My reasons for why I embrace my femininity are the same reasons why most women despise their own. I say this in confidence, for I used to feel the same disdain, but the reason I love being a woman the most is because we are blessed with a menstrual cycle.

Yes, periods. Disgusting, bloody, crampy, achy, bloated periods. I used to dread waking up in the morning, my panties soaked in blood, my stomach, breasts, and back aching incessantly. I preferred to stay in bed in my sweatpants for the entire week, avoiding all human contact until this horrid curse went away.

I don’t even remember when my mind changed. There was no revelation. The facts on how I was different from a man were always there. Just one day my period came, and I didn’t despise it anymore. This may have simply been a result of me growing up or growing accustomed to the workings of my body. Regardless, I have come to embrace this part of my womanhood.

When you consider it carefully, you will find that it is a beautiful thing. Menstruation makes us unique and sets us apart. For centuries, women were revered because of their disparate capability to bleed without dying, but now it has become something to be hated. I think the reason for this is because we do not understand the fascinating history behind this event or the responsibility we have as women to preserve the sanctity of it.

Growing up in the south, with chicken houses at every corner, or even in the backyard for some, you learn a little bit about how hens lay eggs. The equal parts of sun and moon determine a hen’s laying cycle. After the discovery of electricity and the invention of the light bulb, farmers figured out that they could increase productivity in hens to lay eggs by increasing the amount of light that they received. In the same way, women’s cycles are also affected by the amount of light that we receive. In ancient days, the moon’s effect was very powerful on a woman’s body, and the lunar cycles alone determined a woman’s cycles. Another thing that had an effect on menstruation in those days were women’s bonds to each other. They were dependent on each other, and they realized our interconnectedness to all people and how nature heavily influences our bodily processes. As a result of the link that they shared to each other and to nature, all of the women in those days bled at the same time! But today, due to increased amounts of light and our disengagement with other women, or just people in general, our cycles have been disrupted. We hurt more than we should. Our moods are more erratic than what they should be. We ignore or are too distracted by our “plight” that we can’t focus on creating like we were intended to during this time.

Women’s levels of creativity were enhanced during menstruation, and the results of this were pivotal in the development of civilization.
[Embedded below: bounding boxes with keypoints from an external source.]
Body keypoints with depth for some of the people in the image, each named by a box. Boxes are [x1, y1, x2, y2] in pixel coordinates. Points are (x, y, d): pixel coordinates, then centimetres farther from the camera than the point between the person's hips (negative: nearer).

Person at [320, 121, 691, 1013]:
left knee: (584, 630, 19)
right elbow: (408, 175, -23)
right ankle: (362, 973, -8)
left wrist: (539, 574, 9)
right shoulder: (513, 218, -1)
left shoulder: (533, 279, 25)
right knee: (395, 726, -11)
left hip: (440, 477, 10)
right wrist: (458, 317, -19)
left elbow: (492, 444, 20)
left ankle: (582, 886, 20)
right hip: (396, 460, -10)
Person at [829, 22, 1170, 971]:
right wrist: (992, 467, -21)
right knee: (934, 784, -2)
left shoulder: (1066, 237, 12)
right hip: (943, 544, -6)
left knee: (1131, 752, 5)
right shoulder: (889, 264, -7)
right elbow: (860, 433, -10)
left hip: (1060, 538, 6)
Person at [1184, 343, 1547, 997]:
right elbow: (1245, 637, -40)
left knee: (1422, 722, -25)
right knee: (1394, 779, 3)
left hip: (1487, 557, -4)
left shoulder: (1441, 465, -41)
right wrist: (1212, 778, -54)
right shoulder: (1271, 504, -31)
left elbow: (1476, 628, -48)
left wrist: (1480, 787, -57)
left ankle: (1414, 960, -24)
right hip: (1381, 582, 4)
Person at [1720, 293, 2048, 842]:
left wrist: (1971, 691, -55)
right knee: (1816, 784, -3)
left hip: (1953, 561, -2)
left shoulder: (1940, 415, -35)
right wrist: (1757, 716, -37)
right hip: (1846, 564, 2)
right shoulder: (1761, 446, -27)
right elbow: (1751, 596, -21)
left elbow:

One example is that from women’s close observations of the moon due to menstruation, math and astronomy were born. And creativity in menstruating women, did not end in ancient times. During their monthly cycle, females are inclined to make better grades on exams and have a higher productivity level at work.

But with menstruation comes a great and welcome responsibility. We now have the ability to carry life inside of us! And not only to carry life inside of us, but to sustain that life once it reaches the outside world. God chose us, above men, to be a vessel for future generations. He trusts us with that responsibility. Now tell me, how can I not adore being a woman?